Seventeen year old Morrison is trouble with a capital T. He’s full of anger, frustration and passion – all of which he tries to damp down most of the time- except when it boils over and gets him into more trouble. That’s how he ends up sitting outside Principal Moore’s office.

Mr Moore invites Morrison to come and sit in his office, and thus begins a remarkable relationship. To say too much would be to provide spoiler-fodder and I don’t want to ruin your experience of reading this wonderful novel.

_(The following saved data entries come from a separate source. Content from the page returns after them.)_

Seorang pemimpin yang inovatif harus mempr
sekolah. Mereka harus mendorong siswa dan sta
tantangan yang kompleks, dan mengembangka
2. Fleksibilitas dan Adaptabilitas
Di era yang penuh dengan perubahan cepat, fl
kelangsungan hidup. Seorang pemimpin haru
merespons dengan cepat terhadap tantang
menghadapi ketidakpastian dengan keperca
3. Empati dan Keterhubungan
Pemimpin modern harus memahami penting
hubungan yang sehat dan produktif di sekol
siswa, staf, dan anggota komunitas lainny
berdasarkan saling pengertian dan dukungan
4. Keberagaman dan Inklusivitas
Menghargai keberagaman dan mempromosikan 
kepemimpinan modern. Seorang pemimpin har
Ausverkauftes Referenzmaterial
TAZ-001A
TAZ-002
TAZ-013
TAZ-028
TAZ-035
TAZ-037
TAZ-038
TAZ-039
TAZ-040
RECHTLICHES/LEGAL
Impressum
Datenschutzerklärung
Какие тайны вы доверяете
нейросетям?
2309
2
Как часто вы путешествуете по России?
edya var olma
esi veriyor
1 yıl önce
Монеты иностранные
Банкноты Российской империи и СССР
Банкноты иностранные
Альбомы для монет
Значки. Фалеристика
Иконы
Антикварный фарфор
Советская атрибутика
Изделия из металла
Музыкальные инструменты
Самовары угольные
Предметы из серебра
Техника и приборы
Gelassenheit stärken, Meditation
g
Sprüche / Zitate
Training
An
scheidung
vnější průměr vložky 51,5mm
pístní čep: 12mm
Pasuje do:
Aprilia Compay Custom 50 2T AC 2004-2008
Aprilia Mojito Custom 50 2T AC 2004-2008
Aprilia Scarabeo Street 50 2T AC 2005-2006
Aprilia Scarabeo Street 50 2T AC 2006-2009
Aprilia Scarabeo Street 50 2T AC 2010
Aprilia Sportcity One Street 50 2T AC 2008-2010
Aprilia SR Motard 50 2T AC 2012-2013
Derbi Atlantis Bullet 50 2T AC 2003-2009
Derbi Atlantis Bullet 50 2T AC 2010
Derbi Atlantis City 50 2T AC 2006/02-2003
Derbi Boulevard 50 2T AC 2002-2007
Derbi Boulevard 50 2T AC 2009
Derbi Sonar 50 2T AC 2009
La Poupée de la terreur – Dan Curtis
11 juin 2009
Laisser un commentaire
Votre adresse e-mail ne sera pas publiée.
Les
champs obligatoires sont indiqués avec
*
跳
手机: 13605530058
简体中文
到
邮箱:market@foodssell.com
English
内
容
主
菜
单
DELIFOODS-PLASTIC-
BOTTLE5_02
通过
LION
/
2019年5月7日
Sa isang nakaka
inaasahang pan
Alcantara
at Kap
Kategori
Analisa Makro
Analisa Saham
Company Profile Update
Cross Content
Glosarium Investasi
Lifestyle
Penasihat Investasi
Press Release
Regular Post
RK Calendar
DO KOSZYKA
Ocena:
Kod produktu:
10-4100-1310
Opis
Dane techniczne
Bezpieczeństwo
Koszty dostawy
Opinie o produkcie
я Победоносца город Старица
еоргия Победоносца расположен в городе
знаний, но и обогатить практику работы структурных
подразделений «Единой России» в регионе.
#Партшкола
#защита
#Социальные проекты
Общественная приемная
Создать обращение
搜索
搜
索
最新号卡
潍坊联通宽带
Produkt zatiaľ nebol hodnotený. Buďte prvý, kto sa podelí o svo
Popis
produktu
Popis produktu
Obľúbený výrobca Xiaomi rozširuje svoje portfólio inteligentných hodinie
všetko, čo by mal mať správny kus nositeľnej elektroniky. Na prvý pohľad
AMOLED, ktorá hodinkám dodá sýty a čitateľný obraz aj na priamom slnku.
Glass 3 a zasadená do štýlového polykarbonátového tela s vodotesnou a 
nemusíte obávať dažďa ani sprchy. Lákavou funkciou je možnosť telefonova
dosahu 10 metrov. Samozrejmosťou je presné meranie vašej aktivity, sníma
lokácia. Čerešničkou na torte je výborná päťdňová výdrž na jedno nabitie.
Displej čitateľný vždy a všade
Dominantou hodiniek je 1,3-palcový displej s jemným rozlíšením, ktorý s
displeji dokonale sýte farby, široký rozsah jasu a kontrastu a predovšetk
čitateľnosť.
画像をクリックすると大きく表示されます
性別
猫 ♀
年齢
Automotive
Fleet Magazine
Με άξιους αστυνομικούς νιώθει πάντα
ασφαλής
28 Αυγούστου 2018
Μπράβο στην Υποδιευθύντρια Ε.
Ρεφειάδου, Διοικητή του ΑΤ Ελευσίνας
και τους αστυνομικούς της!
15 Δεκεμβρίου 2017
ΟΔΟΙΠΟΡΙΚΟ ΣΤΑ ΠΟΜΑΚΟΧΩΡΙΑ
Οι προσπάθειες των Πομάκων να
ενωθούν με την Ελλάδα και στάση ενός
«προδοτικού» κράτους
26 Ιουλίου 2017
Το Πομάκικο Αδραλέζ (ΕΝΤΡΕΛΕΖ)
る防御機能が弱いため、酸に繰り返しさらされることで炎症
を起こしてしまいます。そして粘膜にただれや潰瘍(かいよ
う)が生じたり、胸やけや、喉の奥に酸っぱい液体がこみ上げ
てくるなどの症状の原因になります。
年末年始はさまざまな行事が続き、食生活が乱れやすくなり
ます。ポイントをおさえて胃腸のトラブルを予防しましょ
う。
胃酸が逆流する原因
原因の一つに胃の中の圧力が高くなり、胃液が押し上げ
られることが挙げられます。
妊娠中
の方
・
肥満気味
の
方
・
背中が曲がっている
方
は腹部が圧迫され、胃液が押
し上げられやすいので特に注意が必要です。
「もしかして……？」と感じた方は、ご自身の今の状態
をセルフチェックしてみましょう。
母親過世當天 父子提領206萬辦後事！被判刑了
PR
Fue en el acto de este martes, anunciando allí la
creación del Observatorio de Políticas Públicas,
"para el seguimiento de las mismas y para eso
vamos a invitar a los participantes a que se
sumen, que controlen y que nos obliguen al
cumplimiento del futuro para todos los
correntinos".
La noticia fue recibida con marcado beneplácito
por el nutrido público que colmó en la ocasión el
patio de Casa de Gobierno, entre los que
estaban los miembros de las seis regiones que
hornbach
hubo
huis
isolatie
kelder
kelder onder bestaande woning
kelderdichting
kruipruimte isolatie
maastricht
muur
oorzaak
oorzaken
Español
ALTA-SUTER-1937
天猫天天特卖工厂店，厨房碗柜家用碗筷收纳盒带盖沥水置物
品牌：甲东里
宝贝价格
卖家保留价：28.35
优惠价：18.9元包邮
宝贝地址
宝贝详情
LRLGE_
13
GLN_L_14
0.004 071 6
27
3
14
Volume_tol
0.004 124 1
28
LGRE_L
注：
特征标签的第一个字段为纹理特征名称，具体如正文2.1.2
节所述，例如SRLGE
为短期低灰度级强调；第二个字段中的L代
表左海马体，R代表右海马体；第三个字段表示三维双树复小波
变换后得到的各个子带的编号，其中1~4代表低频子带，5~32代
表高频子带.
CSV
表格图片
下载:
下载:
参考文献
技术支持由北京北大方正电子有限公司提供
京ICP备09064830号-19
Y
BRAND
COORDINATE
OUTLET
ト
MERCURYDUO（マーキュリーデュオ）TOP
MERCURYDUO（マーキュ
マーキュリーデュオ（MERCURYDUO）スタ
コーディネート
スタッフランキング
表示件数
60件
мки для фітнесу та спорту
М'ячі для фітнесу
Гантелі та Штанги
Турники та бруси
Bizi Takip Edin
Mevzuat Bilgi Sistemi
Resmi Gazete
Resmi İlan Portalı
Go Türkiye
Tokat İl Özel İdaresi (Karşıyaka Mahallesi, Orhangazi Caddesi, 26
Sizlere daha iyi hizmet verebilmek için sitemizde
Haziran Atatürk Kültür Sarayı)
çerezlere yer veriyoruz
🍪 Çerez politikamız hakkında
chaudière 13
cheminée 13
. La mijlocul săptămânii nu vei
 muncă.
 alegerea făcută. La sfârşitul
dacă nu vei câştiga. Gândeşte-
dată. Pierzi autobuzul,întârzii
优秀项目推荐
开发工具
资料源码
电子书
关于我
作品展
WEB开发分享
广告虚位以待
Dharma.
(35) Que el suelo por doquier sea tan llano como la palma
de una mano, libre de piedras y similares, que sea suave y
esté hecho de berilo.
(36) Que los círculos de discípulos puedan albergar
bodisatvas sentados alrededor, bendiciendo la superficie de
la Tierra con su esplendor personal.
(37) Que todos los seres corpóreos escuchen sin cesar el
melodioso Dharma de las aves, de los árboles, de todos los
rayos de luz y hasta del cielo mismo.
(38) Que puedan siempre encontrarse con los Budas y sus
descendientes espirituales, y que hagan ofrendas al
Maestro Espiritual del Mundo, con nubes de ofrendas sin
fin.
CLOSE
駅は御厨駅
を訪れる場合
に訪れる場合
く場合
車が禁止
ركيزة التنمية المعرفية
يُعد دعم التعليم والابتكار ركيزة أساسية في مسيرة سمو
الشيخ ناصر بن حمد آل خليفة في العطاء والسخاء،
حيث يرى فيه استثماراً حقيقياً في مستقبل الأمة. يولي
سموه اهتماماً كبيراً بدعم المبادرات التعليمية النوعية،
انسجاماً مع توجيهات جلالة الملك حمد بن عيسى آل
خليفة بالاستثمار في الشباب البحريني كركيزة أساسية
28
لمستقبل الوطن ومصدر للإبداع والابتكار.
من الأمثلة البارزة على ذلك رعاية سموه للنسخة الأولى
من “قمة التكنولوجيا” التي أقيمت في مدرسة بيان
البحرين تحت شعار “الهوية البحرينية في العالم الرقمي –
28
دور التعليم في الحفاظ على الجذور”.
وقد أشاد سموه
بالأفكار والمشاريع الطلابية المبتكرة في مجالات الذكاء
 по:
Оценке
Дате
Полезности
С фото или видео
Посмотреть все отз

Michael Hyde is really on-song with his depiction of Morrison here. Morrison’s dialogue, both spoken and inner thoughts, is on the money – thoroughly believable. It doesn’t take long to become deeply invested in this flawed, but clearly gifted protagonist. Morrison’s friendship circle is small, but tight. Roxy, with whom he has been mates right through high school, is a mouthy, loyal, wannabe film director; and Petticoat Boy (Marcus) is a fabulous individual who is confident in their own skin – a great contrast to Morrison. Mention must also be made of Morrison’s Grandma, who has been a steadying and loving presence in a turbulent, parentless childhood. As the first and best example of a supportive force in Morrison’s life, she is simply beautiful.

Friendships, the good ones, the ones that mean something, come in all shapes, sizes and circumstances. Hyde’s representation in this novel is aspirational – from both an authorial and narrative perspective. The writing is economical, witty and emotional. This book is a triumph, as good as – or possibly better – than Hyde’s first YA novel, Max (which I also loved).

Don’t delay. Get this transformative book into your hands – and then into the hands of any young person you know.